Since I first head about the Learning Framework for Artists Pedagogues (LFAP), I have been a little (a lot) obsessed with it. My initial meeting came through two wonderful people (and originators of the training), Helen Chambers (Consultant) and Pat Petrie (Professor Emeritus at the Centre for Understanding Social Pedagogy).
I met Helen and Pat when I worked for Sing Up, a national programme funded by Government, intended to help every primary aged child to sing, every day. Sing Up brilliantly focused some of their funding on developing a national programme in partnership with the National Children’s Bureau (NCB), specifically designed to bring arts organisations and local authorities together to develop projects for looked after children and young people.
Helen and I worked together to manage this programme and supported 15 partnership projects across the country, resulting in the evaluation report I want to Sing (Petrie and Knight).
Key to the programme was training for artists, in the form of the LFAP. LFAP originated in 2009 when NCB and CCE (Creativity, Culture and Education), funded by Arts Council England, brought together three arts organisations to better understand what skills and qualities artists needed when working with care experienced children. In addition, and significantly, it identified reflection tools that artists could use to support them in their work.
Pat and Helen introduced concepts of social pedagogy to the artists, and provided space for reflection and conversation. The learning generated from this process led to the development of the LFAP, which details principles and values, workforce knowledge and skills, quality indicators and methods for training and networking for artists and creative practitioners.
Why is the LFAP important?
Having worked with artists (specifically with the fantastic Loud and Clear team at Sage Gateshead – who have prioritized work with care experienced children and their families for years) for some time, many of whom work directly with care experienced children and young people, (and their key adults) they have told me that the LFAP is vital. Many / most of them recognise the ethos, values and pedagogy of the framework; much of it isn’t new to them. What is new is the fact the the framework exists and is recognised as a tool to better inform artists about the team around the child, the context within which care experienced children and young people ‘live’. In addition, it recognises reflection space for artists as a fundamental component of this work. It prioritises it. And seeks to support artists with learning opportunities, space for questions, space for worries and time for processing what they see, hear and do within sessions with care experienced children and young people. It does not assume that artists can leave the work at the door, and places great emphasis on an understanding of the self, in order to deliver safe work.
For many years now Blue Cabin has been seeking ways in which to develop the LFAP into a training model for artists and arts managers.
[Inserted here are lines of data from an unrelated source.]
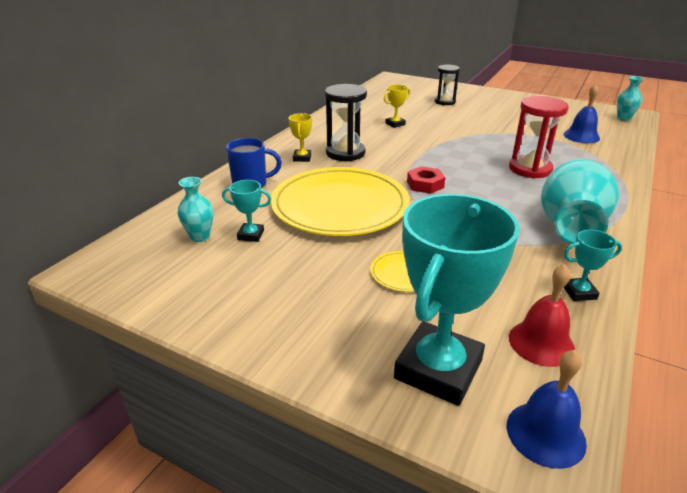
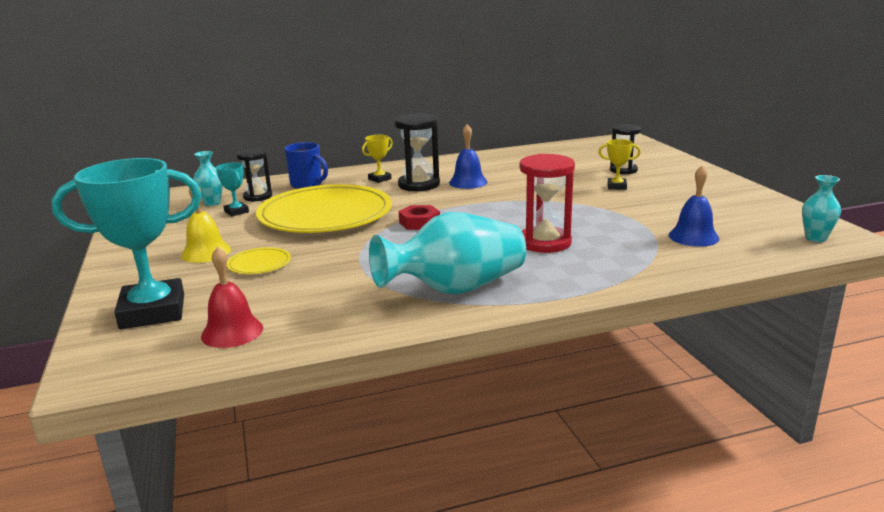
camera: 45 degrees right, 10 degrees down
yellow trophy [384,85,410,128] -> yellow trophy moved to [598,139,641,190]
blue bell [507,350,587,469] -> blue bell moved to [449,124,488,189]
turquoise trophy [564,230,622,301] -> none
none -> yellow bell [181,187,231,263]
none -> black hourglass [237,148,272,202]

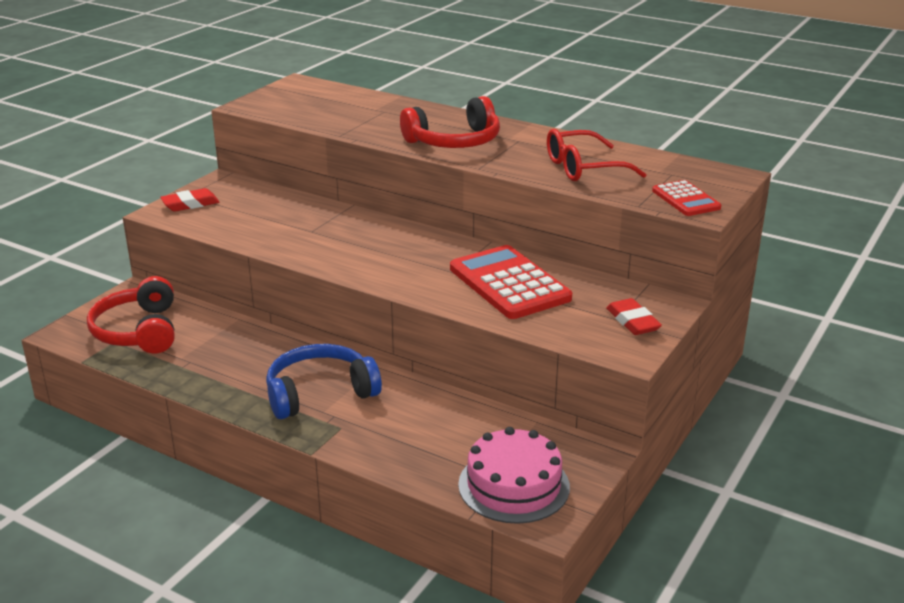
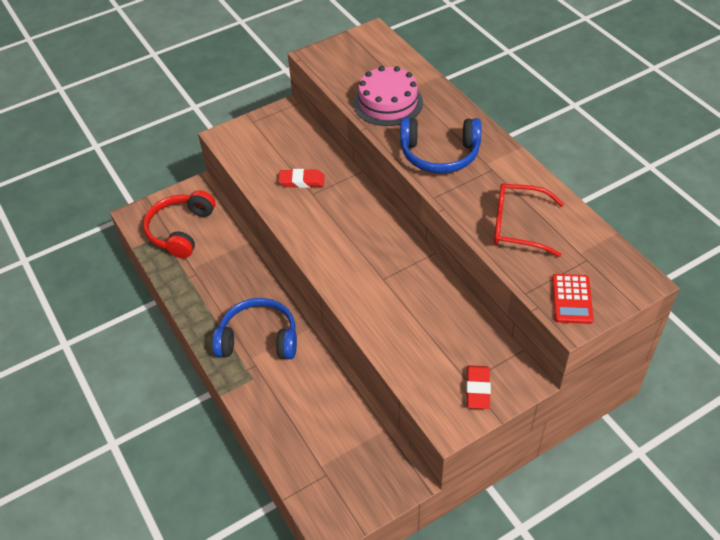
camera: 30 degrees right, 20 degrees up
red eraser [160,188,219,211] -> red eraser moved to [279,169,325,188]
red headphones [400,96,500,148] -> blue headphones [400,118,481,174]
red calculator [450,245,572,319] -> none
pink cake [458,427,570,524] -> pink cake moved to [353,66,423,126]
We have done lots of talking with, lots of listening to. We have tested out, through our Head, Heart, Hands project in Darlington and now within the More Stuff Like This Please programme in Stockton. Artists have told us that:
‘The training was excellent, and very informative. It has added to my understanding of work with care experienced children, and will influence my work in the future.’
‘The training was insightful and reflective. It has given me lots to think about, and tools to reflect on myself more as a practitioner.’
And now we are working in partnership with the brilliant Treehouse Associates, who share similar values and ethos and are highly experienced and practised pedagogues. We see our partnership as an exciting one, one which may result in some important training and lots of learning and lessons along the way. We have regular virtual cups of tea with Pat and Helen; they are our anchors and provide ongoing insight, questions, reflections, challenges and lots of heart.
Funding from CDCF has gifted me with more time to have these vital conversations, and to reflect on the procesess we are undertaking to reach a long held goal for this work. With Treehouse Associates we plan to:
- Spend more time testing out the LFAP training model to artists and arts managers. Asking for feedback, refining content, and retesting
- Hosting a conference in 2018 to talk about creative practice with care experienced children and young people, with a focus on training for artists and arts managers
- Supporting artists who have been participants of the training, to be champions and ambassadors of it
- Constantly connect with practice – we only learn from doing and reflecting
The gift of funded time from CDCF Comic Relief Fund, will enable this to happen (thank you!).